Dr Shan Bergin1
1Monash Health, Melbourne, Australia
- Improve education outcomes and employment
opportunities for disadvantaged youth.
- Contribute to diversifying the healthcare workforce.
- Improve the long term health of disadvantaged
An analysis of relative disadvantage and geographical proximity are used to identify potential education and health partners. Education partners, in collaboration with Hands on Health, identify student participants with an interest in a health career and facing significant barriers to achieving optimal education and employment outcomes. Student participants are provided with interactive work experience opportunities and ongoing support services including subject selection, study techniques and exam preparation.
In 2016, 123 students and 16 schools participated; a fivefold increase since its inception in 2011. Qualitative data from students, schools and healthcare staff is overwhelmingly positive with the program perceived to be of substantial benefit. Whilst longitudinal data is required to measure impact on workforce diversity and the health profile of local communities, Monash University reports a 60% increase in enrolments from schools involved in Hands on Health.
Significance of the findings to Allied Health:
In an environment where the ‘patient-provider’ relationship is key to ensuring provision of quality and effective care, it is important that the healthcare workforce, including the Allied Health workforce, is reflective of the demographic it serves. In the longer term, students involved in Hands on Health will ensure the health system is comprised of staff of all ages, ethnicities, cultural beliefs and backgrounds and is better positioned to deliver accessible, responsive care that improves health equity, and improves health outcomes.

Your instructions:
Answer these questions about the Hands on Health abstract above.
(a) Which organization and city are listed for the author?
(b) What ongoing support services do student participants receive?
(c) How many students and schools took part in 2016?

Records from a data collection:
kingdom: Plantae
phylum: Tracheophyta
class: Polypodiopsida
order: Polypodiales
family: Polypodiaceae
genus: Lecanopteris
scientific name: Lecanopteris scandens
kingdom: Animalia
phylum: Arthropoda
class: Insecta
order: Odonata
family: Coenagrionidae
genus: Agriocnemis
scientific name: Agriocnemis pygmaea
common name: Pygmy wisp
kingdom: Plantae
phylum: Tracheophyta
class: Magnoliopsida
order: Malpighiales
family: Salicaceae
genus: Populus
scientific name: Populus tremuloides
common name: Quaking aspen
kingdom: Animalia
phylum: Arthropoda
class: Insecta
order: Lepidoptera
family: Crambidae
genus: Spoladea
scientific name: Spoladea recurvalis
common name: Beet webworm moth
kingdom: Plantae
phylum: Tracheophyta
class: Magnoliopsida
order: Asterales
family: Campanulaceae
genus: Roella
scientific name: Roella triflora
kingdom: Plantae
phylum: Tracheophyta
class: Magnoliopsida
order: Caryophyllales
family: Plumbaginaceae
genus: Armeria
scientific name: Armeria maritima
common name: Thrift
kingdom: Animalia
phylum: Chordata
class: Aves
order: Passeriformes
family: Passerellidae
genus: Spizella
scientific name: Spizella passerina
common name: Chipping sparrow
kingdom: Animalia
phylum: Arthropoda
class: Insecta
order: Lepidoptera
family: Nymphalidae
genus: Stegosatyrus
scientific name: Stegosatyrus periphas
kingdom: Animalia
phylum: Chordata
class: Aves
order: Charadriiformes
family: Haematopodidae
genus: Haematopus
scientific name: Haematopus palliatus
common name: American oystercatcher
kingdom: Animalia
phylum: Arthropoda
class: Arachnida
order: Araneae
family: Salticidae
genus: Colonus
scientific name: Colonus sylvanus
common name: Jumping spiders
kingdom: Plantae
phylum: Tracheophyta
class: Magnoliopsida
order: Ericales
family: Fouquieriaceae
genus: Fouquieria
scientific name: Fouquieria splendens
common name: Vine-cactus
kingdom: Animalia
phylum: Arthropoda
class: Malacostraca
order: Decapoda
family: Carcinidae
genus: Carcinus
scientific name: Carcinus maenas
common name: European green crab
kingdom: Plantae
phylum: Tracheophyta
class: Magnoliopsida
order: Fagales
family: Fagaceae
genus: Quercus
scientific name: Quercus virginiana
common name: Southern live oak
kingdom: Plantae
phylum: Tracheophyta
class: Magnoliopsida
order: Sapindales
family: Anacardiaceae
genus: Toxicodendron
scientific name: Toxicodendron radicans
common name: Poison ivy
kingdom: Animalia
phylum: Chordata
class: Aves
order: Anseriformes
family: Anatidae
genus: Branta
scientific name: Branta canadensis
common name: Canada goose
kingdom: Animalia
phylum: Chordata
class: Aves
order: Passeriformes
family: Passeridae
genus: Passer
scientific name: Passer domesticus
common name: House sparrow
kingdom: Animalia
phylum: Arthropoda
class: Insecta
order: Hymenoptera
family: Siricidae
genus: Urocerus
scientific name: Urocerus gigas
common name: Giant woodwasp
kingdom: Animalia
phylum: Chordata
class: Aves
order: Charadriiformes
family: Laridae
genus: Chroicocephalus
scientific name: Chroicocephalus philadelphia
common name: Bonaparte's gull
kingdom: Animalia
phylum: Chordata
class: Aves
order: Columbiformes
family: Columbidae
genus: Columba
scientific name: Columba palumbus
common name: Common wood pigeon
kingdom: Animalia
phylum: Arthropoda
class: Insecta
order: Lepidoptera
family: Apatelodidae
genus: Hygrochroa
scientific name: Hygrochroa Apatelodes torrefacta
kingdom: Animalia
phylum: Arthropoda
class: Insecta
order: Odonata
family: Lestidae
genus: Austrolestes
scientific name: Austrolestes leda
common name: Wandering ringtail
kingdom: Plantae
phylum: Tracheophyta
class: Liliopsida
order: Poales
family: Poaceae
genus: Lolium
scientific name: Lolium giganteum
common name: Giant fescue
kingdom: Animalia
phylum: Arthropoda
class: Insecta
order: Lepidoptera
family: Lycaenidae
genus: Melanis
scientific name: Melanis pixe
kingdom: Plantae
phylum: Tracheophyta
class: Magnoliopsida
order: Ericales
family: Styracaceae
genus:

Result of the exercise:
(a) Monash Health, Melbourne, Australia
(b) Subject selection, study techniques and exam preparation
(c) 123 students and 16 schools